# Melted plastic on boiler



## daveh219 (Sep 16, 2012)

I'm finally getting around to my 21160 engine. Previous owner/s must have touched a not iron or soldering gun to the plastic and melted a small 1/2 diameter spot on the boiler. Wondering if anyone has repaired this type of "injury" and thoughts on process.

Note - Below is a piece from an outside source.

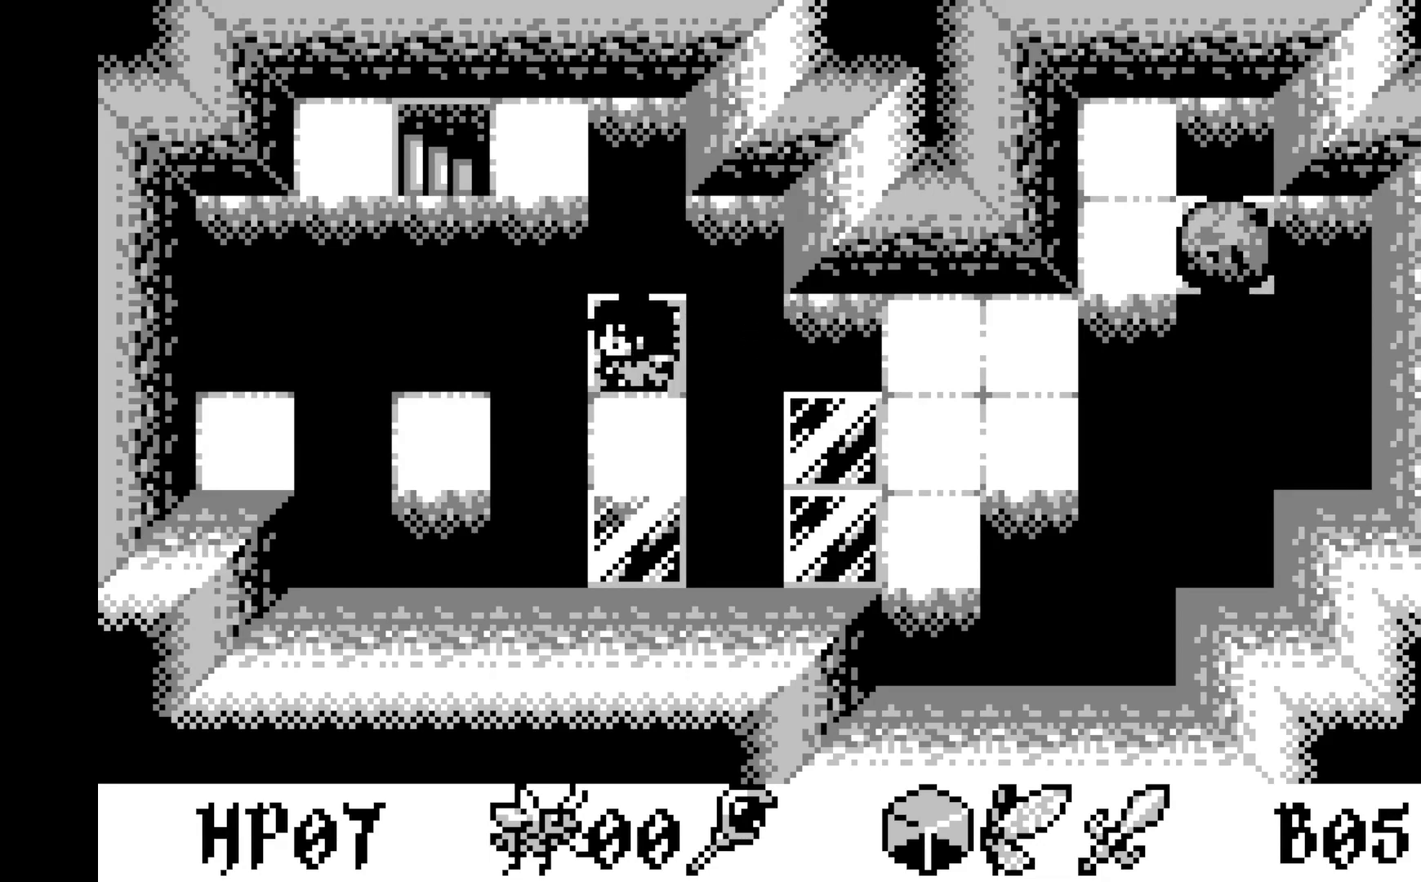
{"buttons": [], "left_stick": "center", "events": []}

Thinking of "sanding" the damage then using some type of putty/filler, sand and repaint. Ideas on products that would work???

Dave


----------



## tjcruiser (Jan 10, 2010)

JB Weld for structural fill. You can sand that, perhaps a touch low, followed by some automotive scratch-filler putty.


----------



## NIMT (Jan 6, 2011)

What TJ said!:thumbsup::thumbsup:


----------



## daveh219 (Sep 16, 2012)

tj...I've used JB Weld before but didn't think it could be sanded into a contour...but that's why I like this forum...always something new to learn or try


----------



## NIMT (Jan 6, 2011)

Just use the JB it to fill the void and not over, then use the spot putty to fill in the last bit.


----------



## Nuttin But Flyer (Dec 19, 2011)

Nobody wants to scrap a vintage Flyer piece, including myself. In fact, I never would. But while making every effort to repair the exisiting boiler, why not search local shows or eBay for another boiler shell. Several late models in the Flyer line are very similar, if not exact matches. You should be able to get one fairly cheap -- a couple of bucks -- and while working diligently repairing your original shell, that loco will be chugging happily down the tracks.


----------